(Beginning of RECORDS FOR THIS EXERCISE)
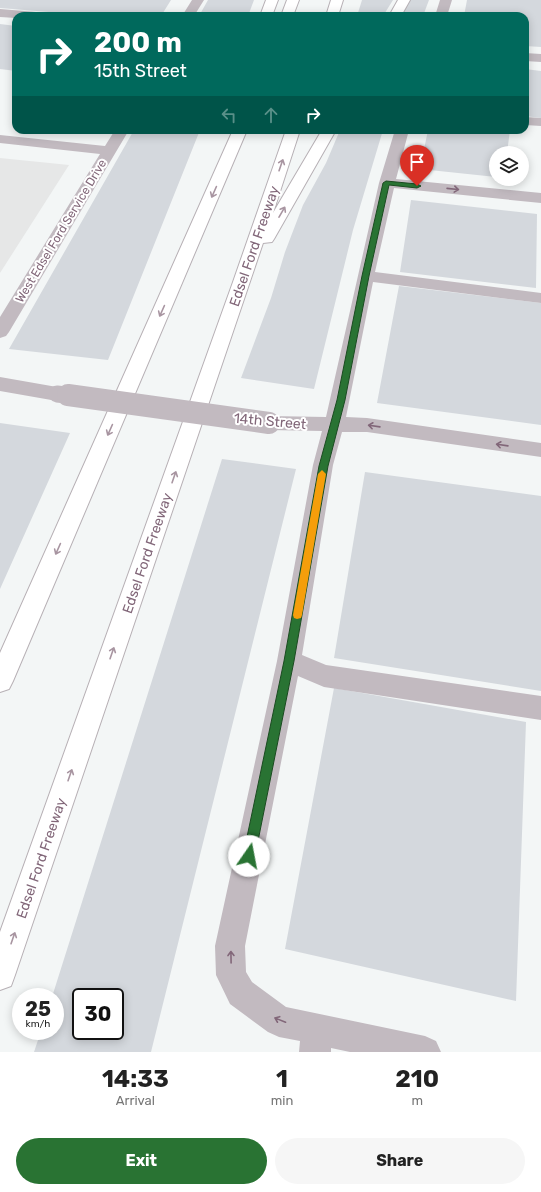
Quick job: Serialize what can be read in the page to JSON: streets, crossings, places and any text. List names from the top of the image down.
{
  "streets": {
    "highway": ["Edsel Ford Freeway"],
    "street": ["West Edsel Ford Service Drive", "14th Street"]
  },
  "page": {
    "turn": ["200 m", "15th Street"],
    "speed": "25 km/h",
    "limit": "30",
    "eta": [
      "14:33",
      "Arrival",
      "1",
      "min",
      "210",
      "m"
    ],
    "buttons": ["Exit", "Share"]
  }
}
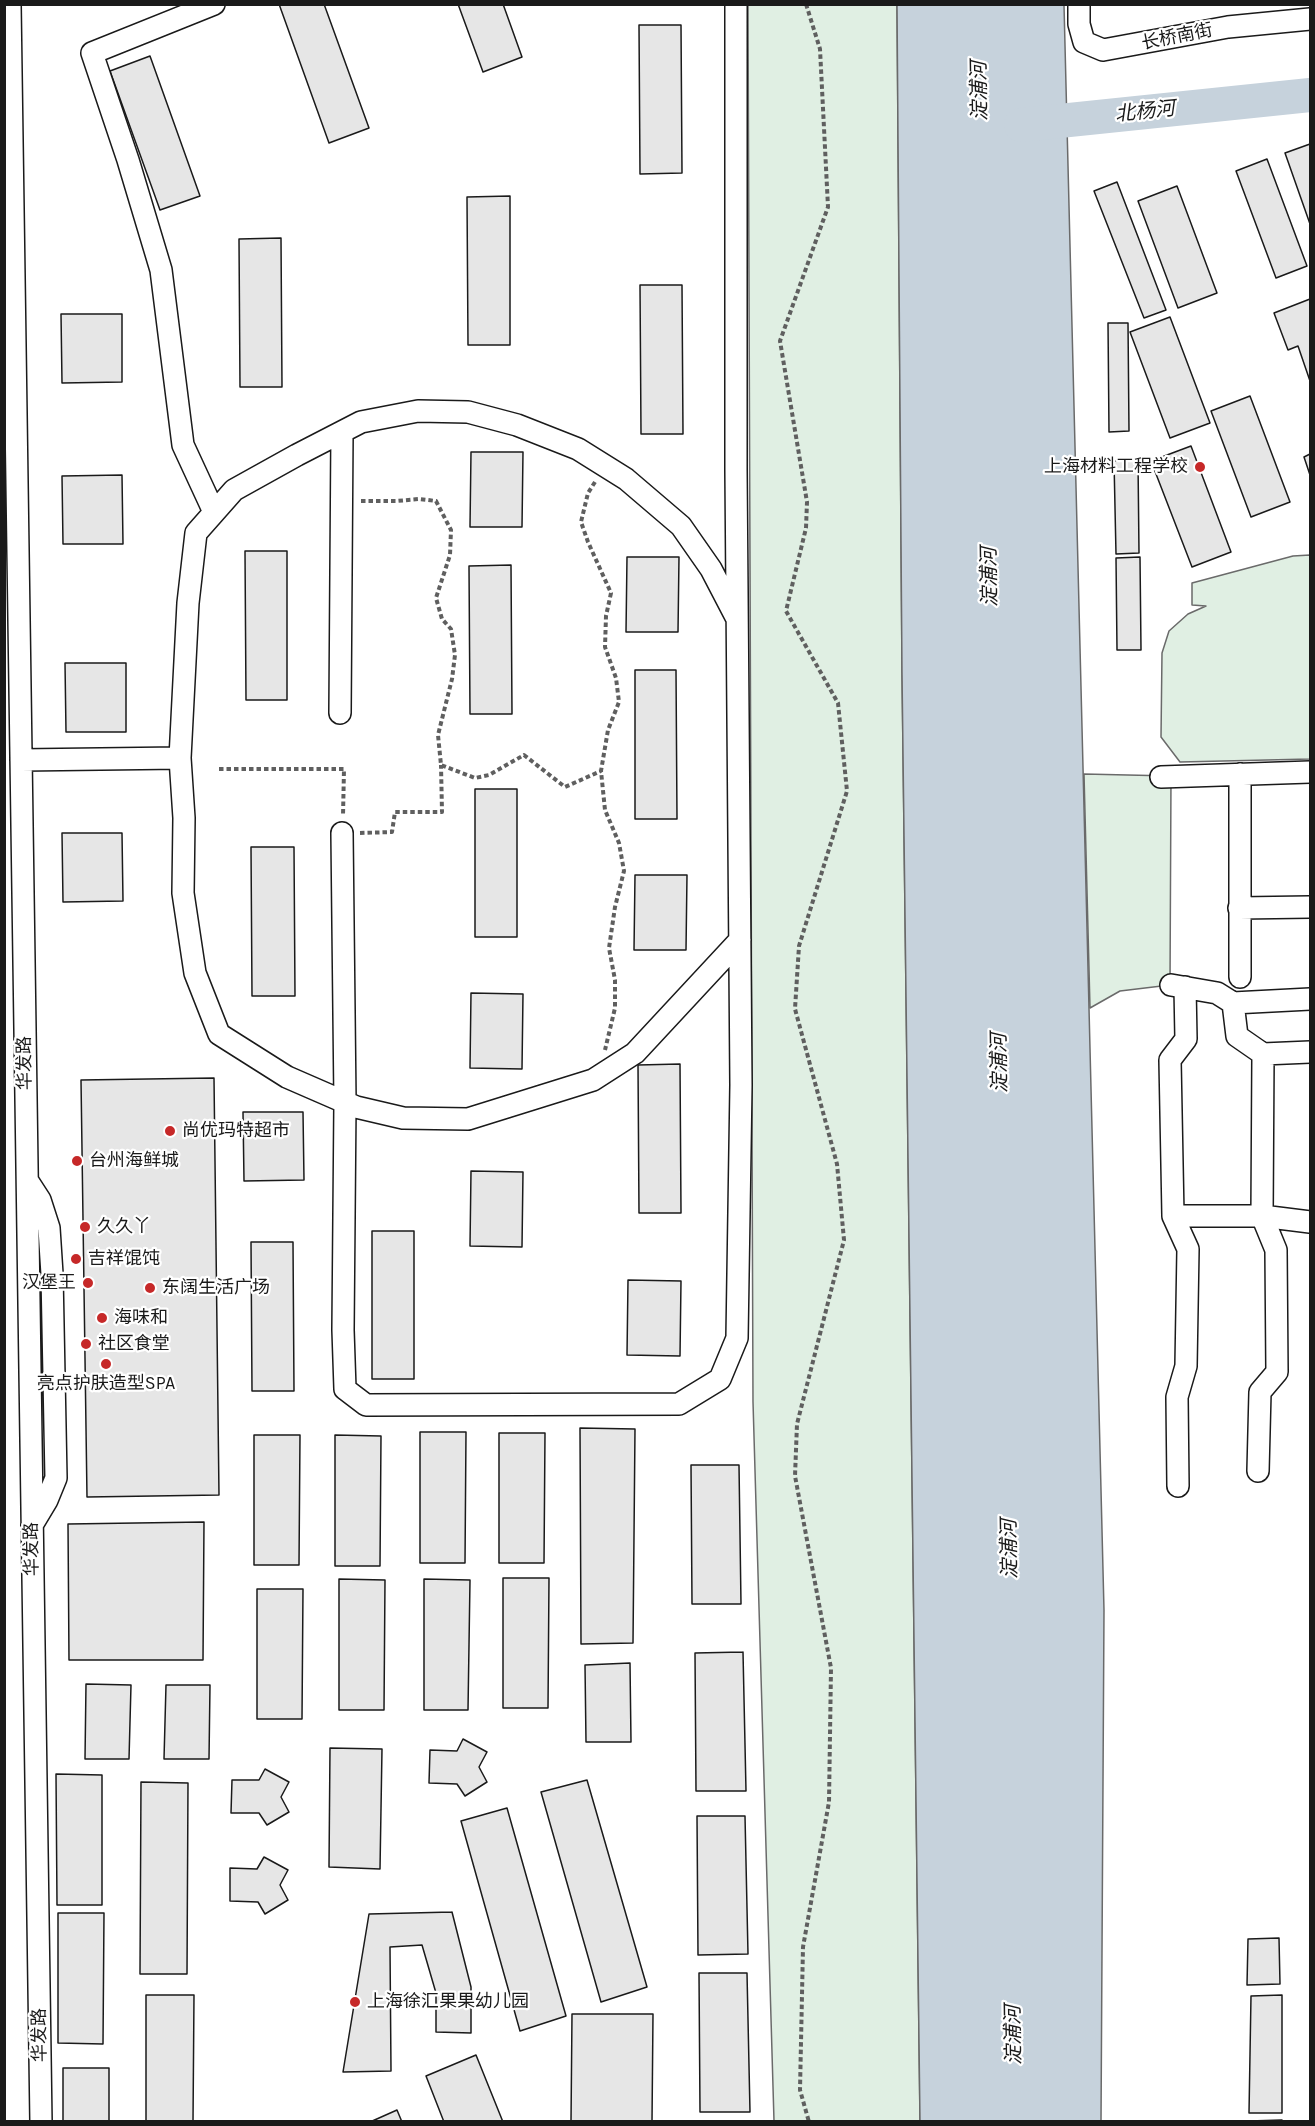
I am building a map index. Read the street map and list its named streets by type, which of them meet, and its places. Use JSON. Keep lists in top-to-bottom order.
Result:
{
  "streets": {
    "street": ["长桥南街", "华发路"]
  },
  "water": ["淀浦河", "北杨河"],
  "places": [
    "上海材料工程学校",
    "尚优玛特超市",
    "台州海鲜城",
    "久久丫",
    "吉祥馄饨",
    "汉堡王",
    "东阔生活广场",
    "海味和",
    "社区食堂",
    "亮点护肤造型SPA",
    "上海徐汇果果幼儿园"
  ]
}
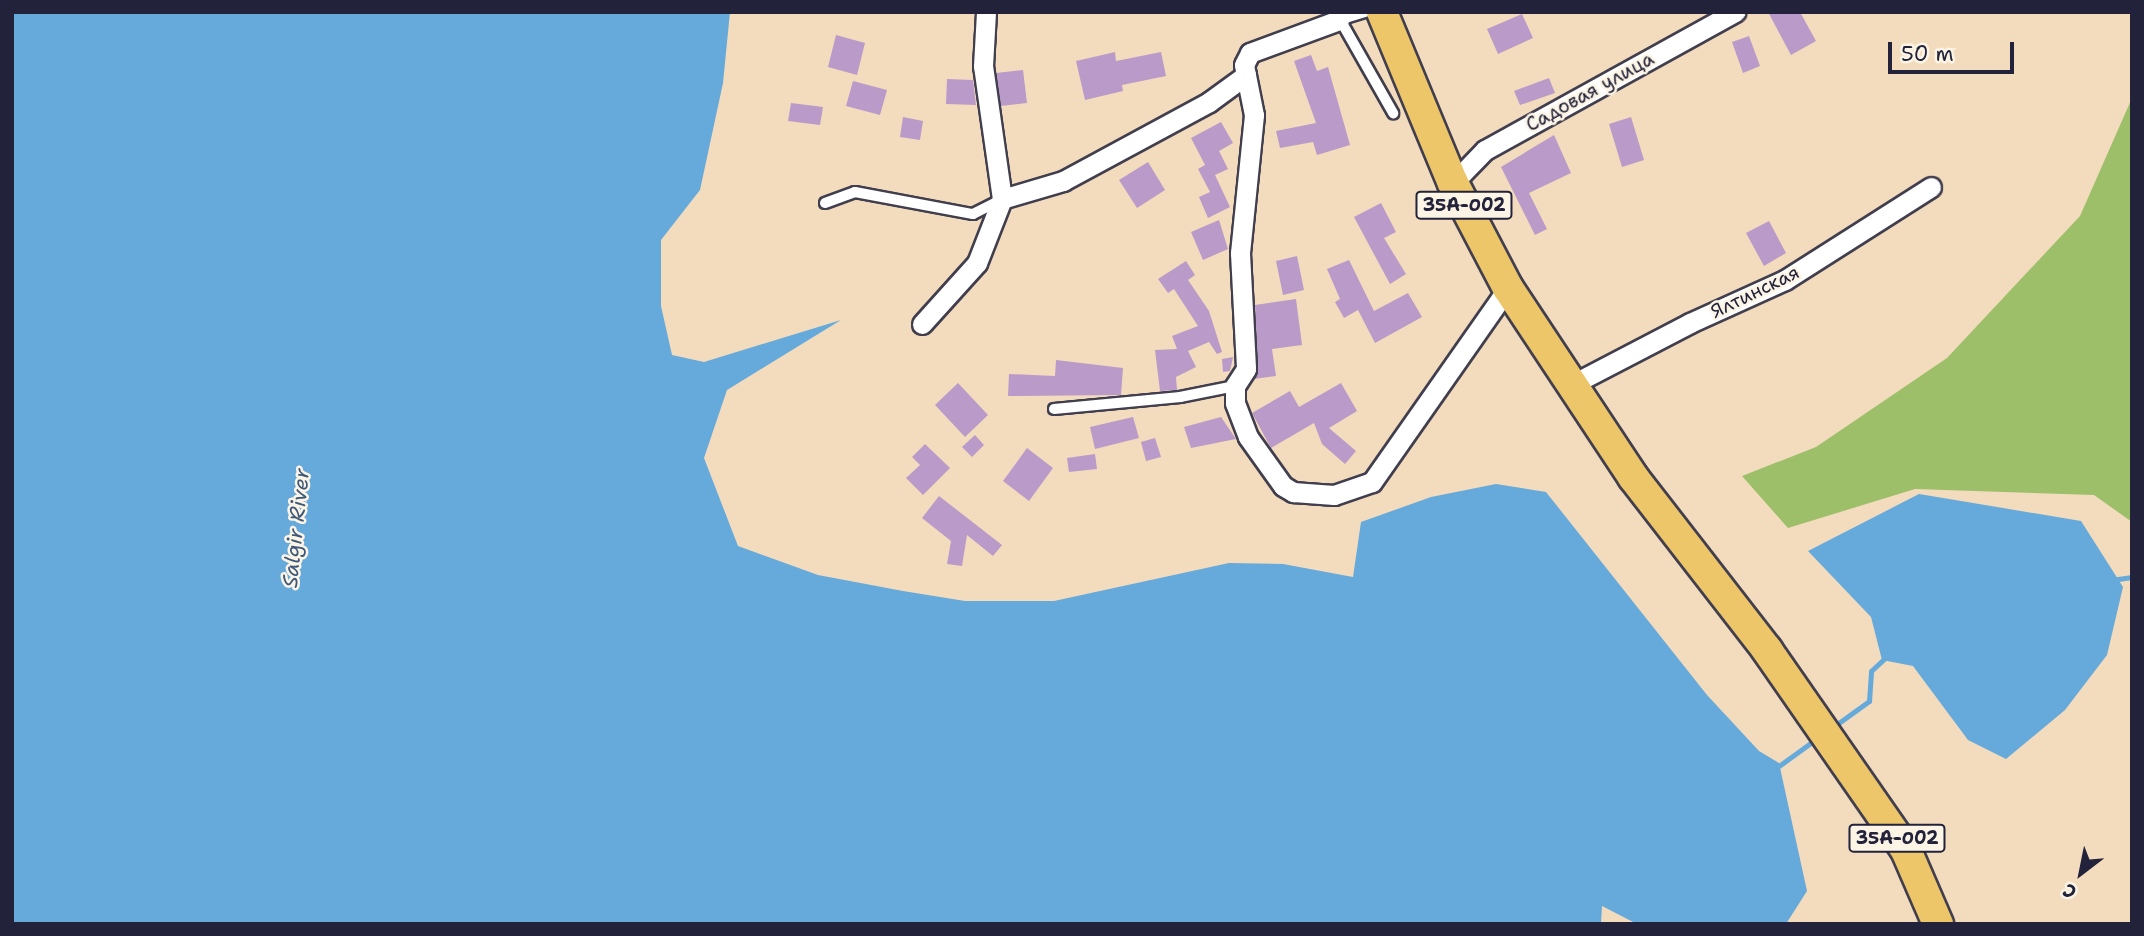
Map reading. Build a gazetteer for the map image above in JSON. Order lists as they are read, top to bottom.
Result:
{
  "streets": {
    "main road": ["35А-002"],
    "street": ["Садовая улица", "Ялтинская"]
  },
  "crossings": [
    ["Садовая улица", "35А-002"],
    ["35А-002", "Ялтинская"]
  ],
  "water": ["Salgir River"],
  "scale_bar": "50 m",
  "north": "bottom left"
}
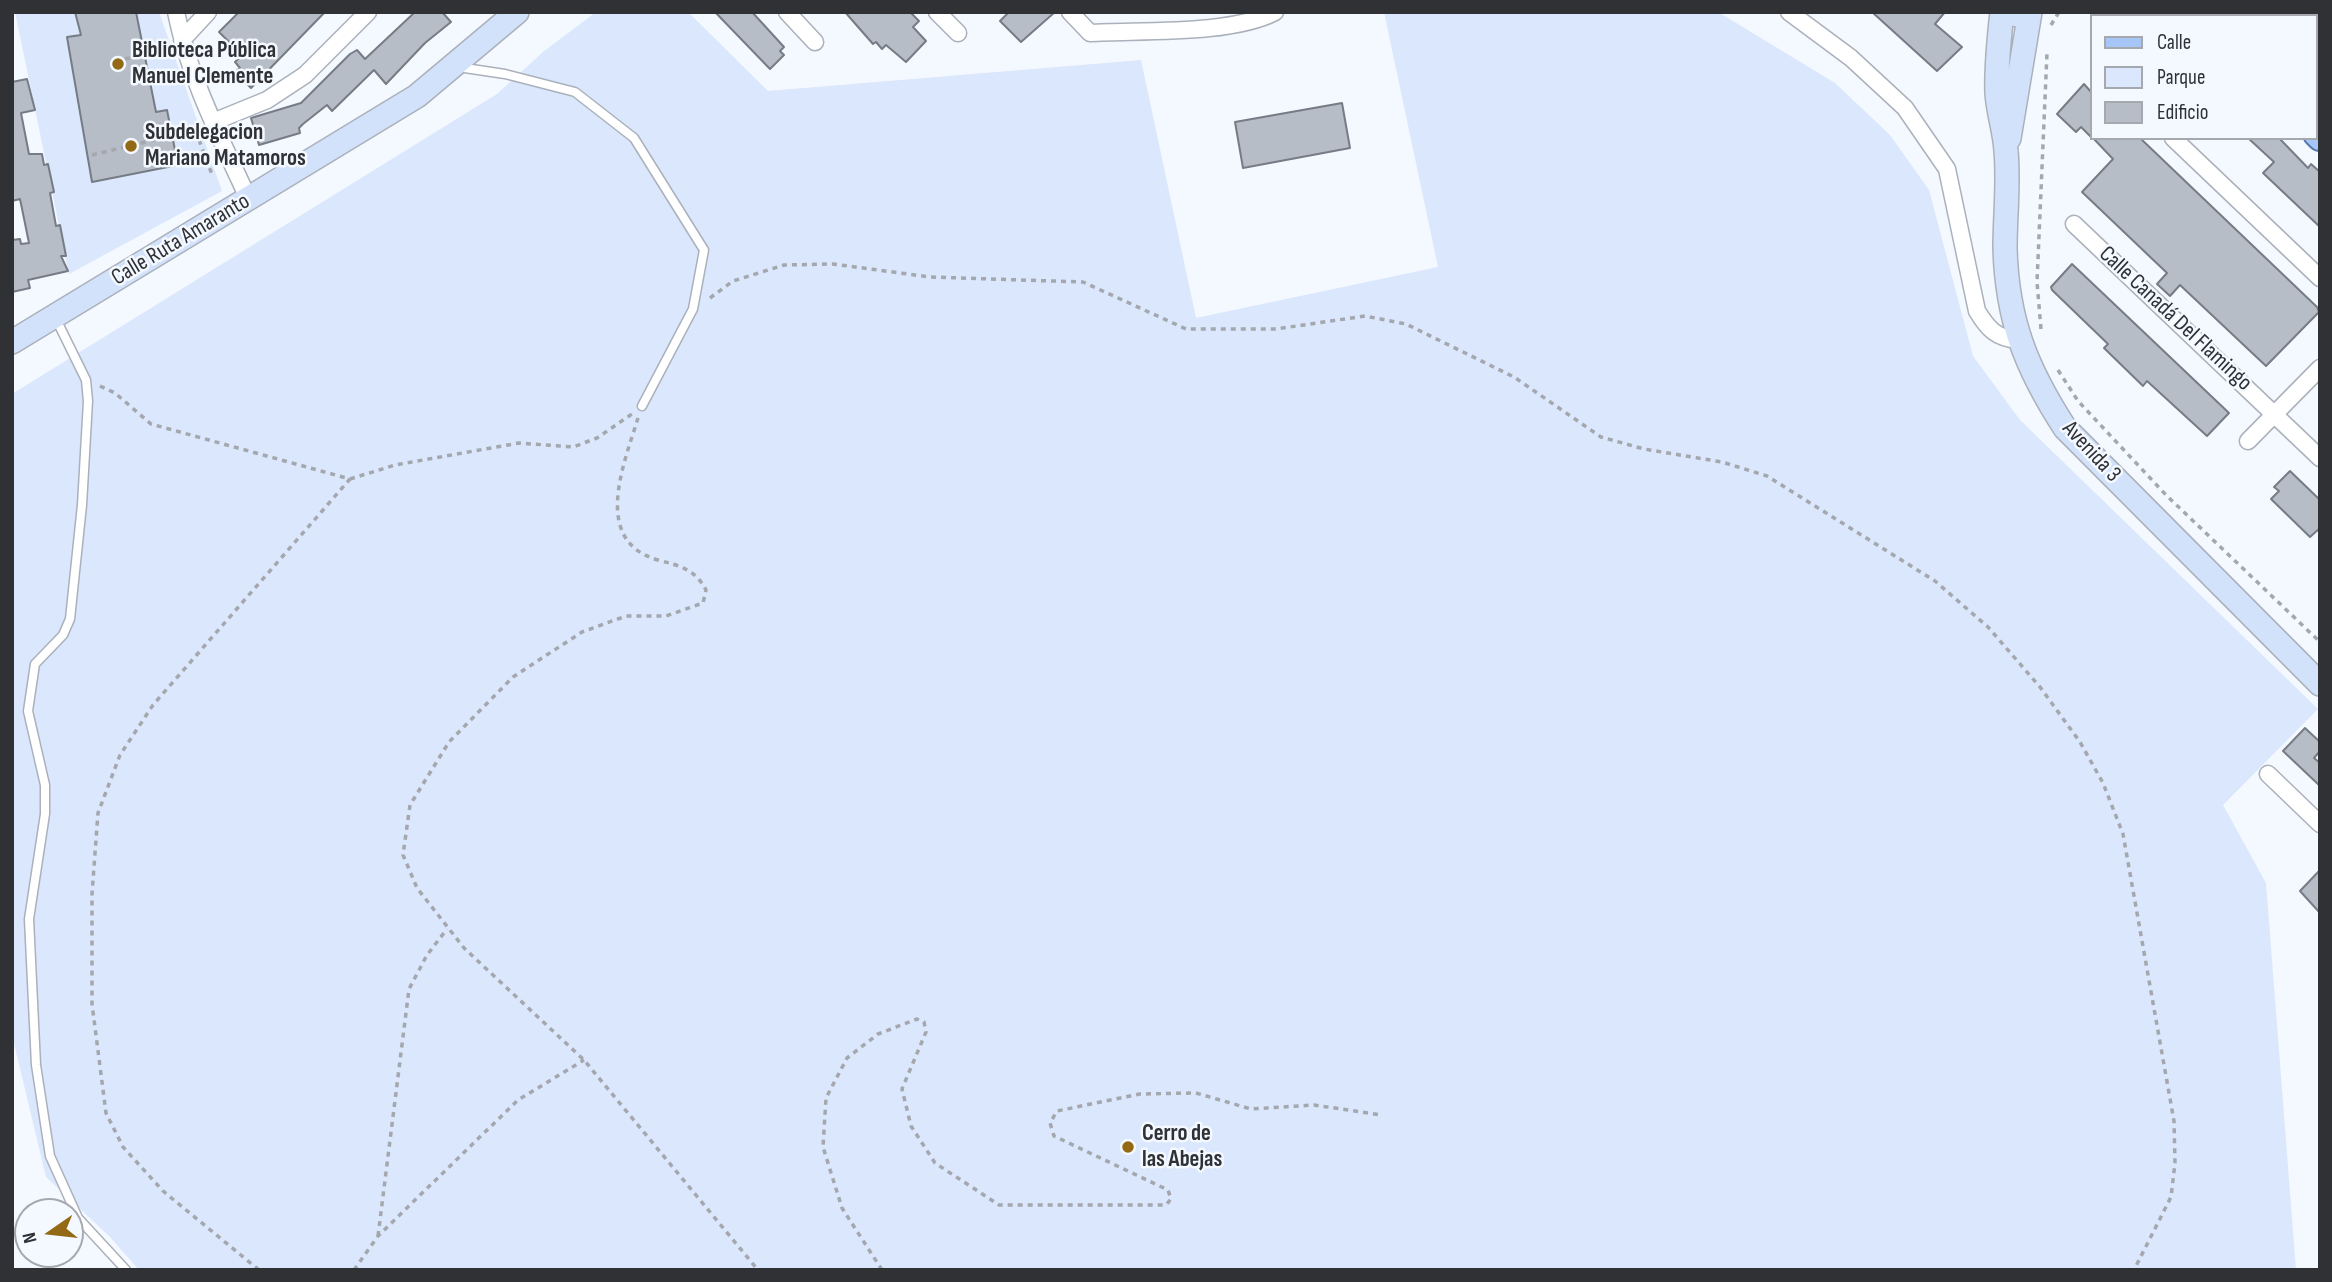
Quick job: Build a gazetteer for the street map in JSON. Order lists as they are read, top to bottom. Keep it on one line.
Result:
{"streets":{"street":["Calle Ruta Amaranto","Calle Canadá Del Flamingo","Avenida 3"]},"places":["Biblioteca Pública Manuel Clemente","Subdelegacion Mariano Matamoros","Cerro de las Abejas"],"legend":["Calle","Parque","Edificio"],"north":"left"}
(End of RECORDS FOR THIS EXERCISE)
EXERCISE DIRECTIONS:
The response should repeat every entry above exactly and include none of the pictures.

RESULT OF THE TASK:
Quick job: Serialize what can be read in the page to JSON: streets, crossings, places and any text. List names from the top of the image down.
{
  "streets": {
    "highway": ["Edsel Ford Freeway"],
    "street": ["West Edsel Ford Service Drive", "14th Street"]
  },
  "page": {
    "turn": ["200 m", "15th Street"],
    "speed": "25 km/h",
    "limit": "30",
    "eta": [
      "14:33",
      "Arrival",
      "1",
      "min",
      "210",
      "m"
    ],
    "buttons": ["Exit", "Share"]
  }
}
I am building a map index. Read the street map and list its named streets by type, which of them meet, and its places. Use JSON. Keep lists in top-to-bottom order.
Result:
{
  "streets": {
    "street": ["长桥南街", "华发路"]
  },
  "water": ["淀浦河", "北杨河"],
  "places": [
    "上海材料工程学校",
    "尚优玛特超市",
    "台州海鲜城",
    "久久丫",
    "吉祥馄饨",
    "汉堡王",
    "东阔生活广场",
    "海味和",
    "社区食堂",
    "亮点护肤造型SPA",
    "上海徐汇果果幼儿园"
  ]
}
Map reading. Build a gazetteer for the map image above in JSON. Order lists as they are read, top to bottom.
Result:
{
  "streets": {
    "main road": ["35А-002"],
    "street": ["Садовая улица", "Ялтинская"]
  },
  "crossings": [
    ["Садовая улица", "35А-002"],
    ["35А-002", "Ялтинская"]
  ],
  "water": ["Salgir River"],
  "scale_bar": "50 m",
  "north": "bottom left"
}
Quick job: Build a gazetteer for the street map in JSON. Order lists as they are read, top to bottom. Keep it on one line.
Result:
{"streets":{"street":["Calle Ruta Amaranto","Calle Canadá Del Flamingo","Avenida 3"]},"places":["Biblioteca Pública Manuel Clemente","Subdelegacion Mariano Matamoros","Cerro de las Abejas"],"legend":["Calle","Parque","Edificio"],"north":"left"}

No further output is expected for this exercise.